PAGE EXCERPT |
<<<<
The properties acquired in the January 15, 2015 merger with Glimcher are included in the same property NOI and operating metrics for both periods reported. These reported metrics exclude the impact of non-core properties. Non-core properties are comprised of seven assets that contribute approximately 4% of the Company’s total NOI. These properties represent assets that generate positive cash flow, are unencumbered, but offer limited long-term growth potential.

Investment Activity

Term Loan Commitments

The Company has currently received in excess of $320 million of non-binding commitments in support of a new seven-year unsecured term loan. Based upon the Company’s current debt levels, pricing will be set initially at LIBOR plus 180 basis points. The Company expects to close on this term loan within the next 45 days, and plans to use the proceeds for repayment of existing indebtedness and other general corporate expenses.

Mortgage Loans

On July 31, 2015, the Company repaid the $115.0 million mortgage on Clay Terrace in Carmel, Indiana and, on August 3, 2015, the Company repaid the $24.5 million mortgage on Bloomingdale Court in Bloomingdale, Illinois. These repayments were funded with available capacity on the Company’s credit facility.

The Company exercised the first of two options to extend the maturity date of the mortgage loan on Westshore Plaza, located in Tampa, Florida, for one year. The extended maturity date is October 1, 2016.

Quarterly Dividend

The Company’s Board of Directors declared a quarterly cash dividend on its common shares and operating partnership units. A cash dividend of $0.25 per common share and operating partnership unit was declared. The dividend is payable on December 15, 2015 to shareholders and operating partnership holders of record on December 2, 2015.
>>>>
DIRECTIONS |
a) Print the company update beginning at the words "Mortgage Loans" and stopping after "October 1, 2016.".
b) Answer these questions from the company update:
(i) At what rate will pricing on the new seven-year term loan be set initially?
(ii) What was the amount of the mortgage on Bloomingdale Court that was repaid?
(iii) What is the record date for the quarterly dividend?
c) Where does the company update go after its last sentence? Continue it from that point.
The lines that come after this point are separate material, apart from the company update.

DATA SECTION |
<<<<
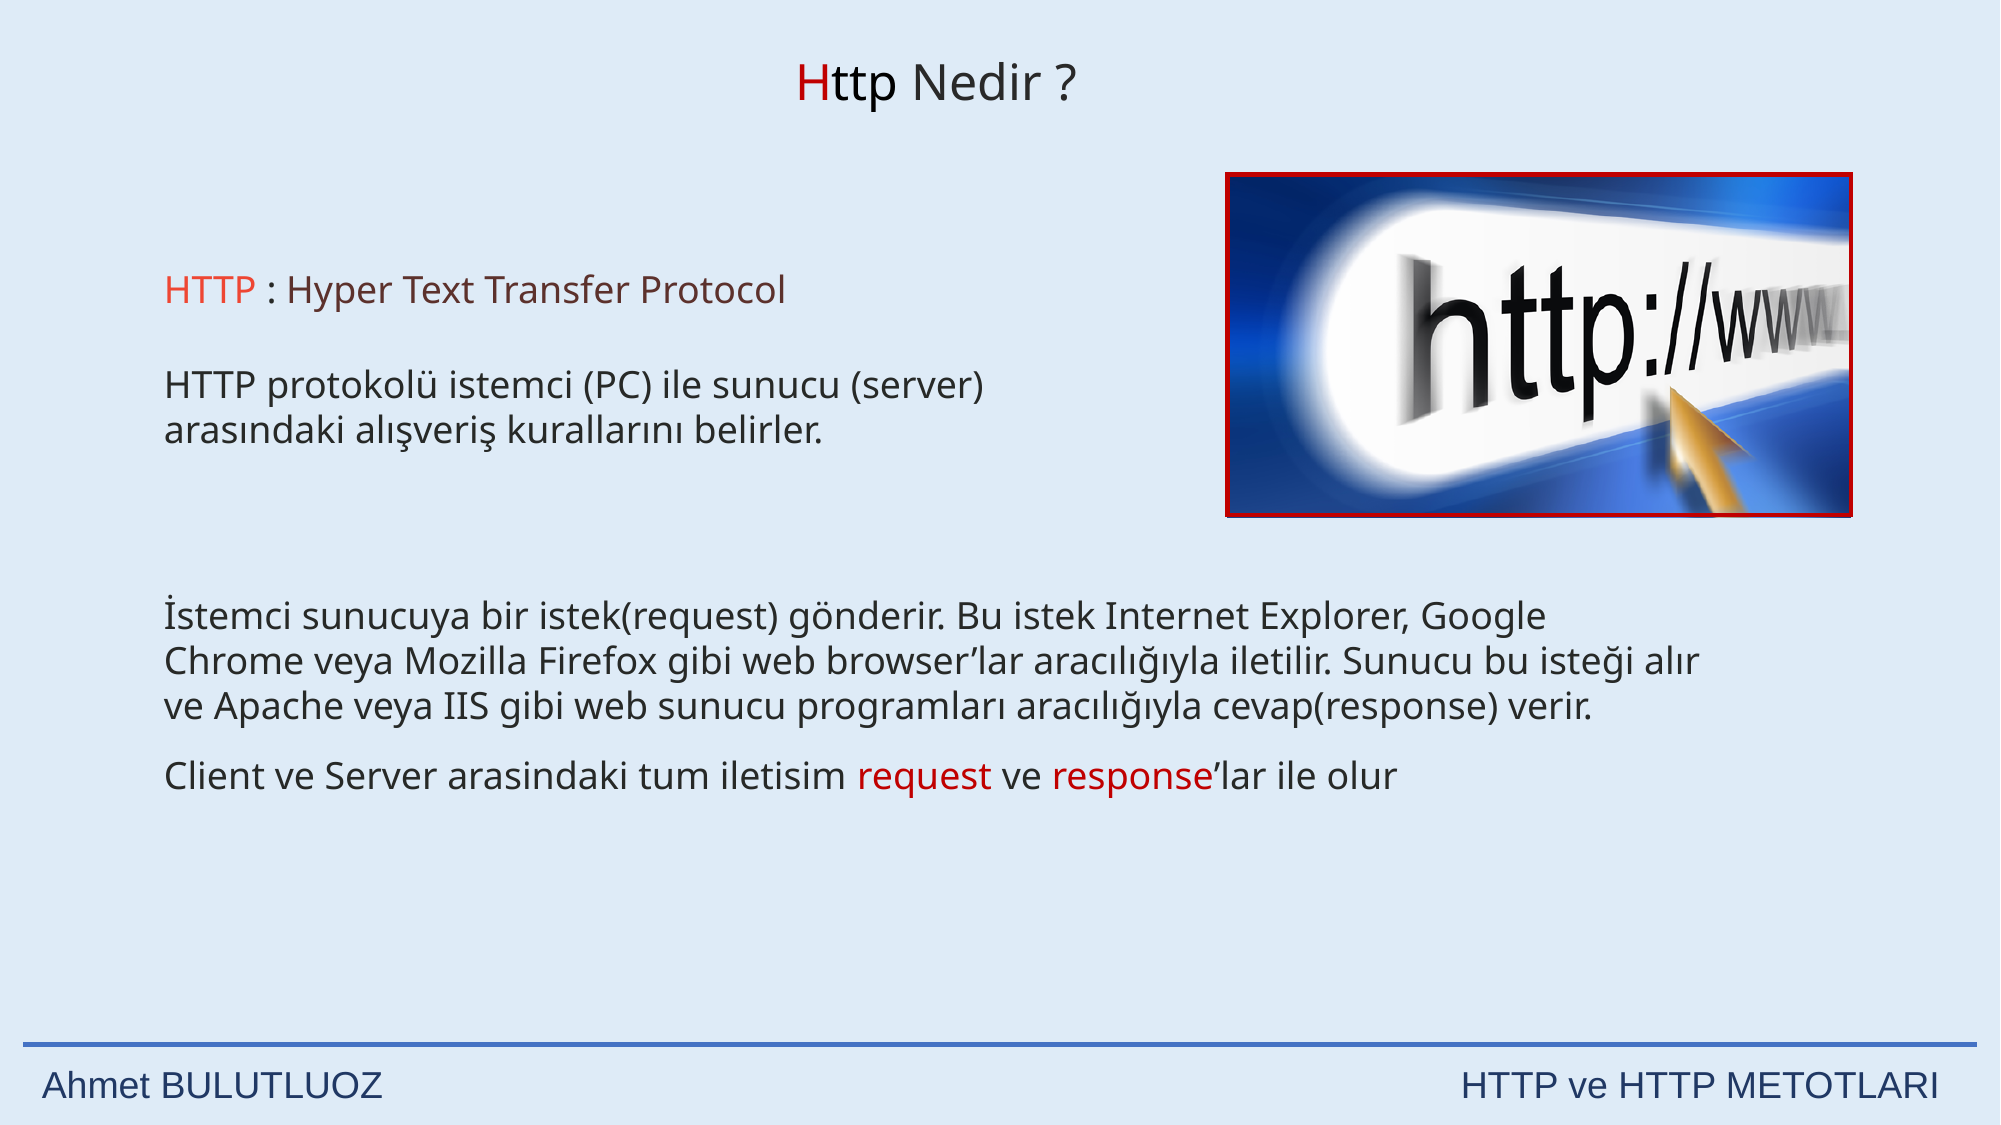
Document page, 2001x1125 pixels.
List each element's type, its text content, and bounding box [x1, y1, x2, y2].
>>>>
TASK RESPONSES |
a)
Mortgage Loans

On July 31, 2015, the Company repaid the $115.0 million mortgage on Clay Terrace in Carmel, Indiana and, on August 3, 2015, the Company repaid the $24.5 million mortgage on Bloomingdale Court in Bloomingdale, Illinois. These repayments were funded with available capacity on the Company’s credit facility.

The Company exercised the first of two options to extend the maturity date of the mortgage loan on Westshore Plaza, located in Tampa, Florida, for one year. The extended maturity date is October 1, 2016.

b)
(i) LIBOR plus 180 basis points
(ii) $24.5 million
(iii) December 2, 2015

c)
Additionally, the Board of Directors declared quarterly cash dividends of $0.4688 per Series H preferred share of beneficial interest, $0.4297 per Series I preferred share of beneficial interest, and $0.4563 per Series I-1 preferred unit of Preferred Limited Partnership Interest. Each of the cash dividends is payable on January 15, 2016 to shareholders and operating partnership holders of record on December 31, 2015.

Redevelopment Activity

During the third quarter of 2015, American Girl opened at Scottsdale Quarter, located in Scottsdale, Arizona. This marks the first American Girl in the Company’s portfolio and the only store in the state. The mixed-use addition at Scottsdale Quarter remains on track for completion in 2016. An affiliate of the Company owns 51% of the joint venture that owns Scottsdale Quarter.

The Company completed a 134,000 square feet redevelopment project at Polaris Fashion Place, located in Columbus, Ohio, with the opening of a new Dick’s Sporting Goods and Field & Stream in September 2015, replacing a former department store. An affiliate of the Company owns 51% of the joint venture that owns Polaris Fashion Place.






At the Mall at Fairfield Commons, located in Dayton, Ohio, additions of three new restaurants are scheduled to begin opening later in 2015. BJ’s Restaurant & Brewhouse, Bravo Cucina Italiana and Chuy’s will replace a former department store.

At Rockaway Commons, located in Rockaway, New Jersey, a new Nordstrom Rack and DSW opened in October. These retailers join a new Kirkland’s which opened earlier this year.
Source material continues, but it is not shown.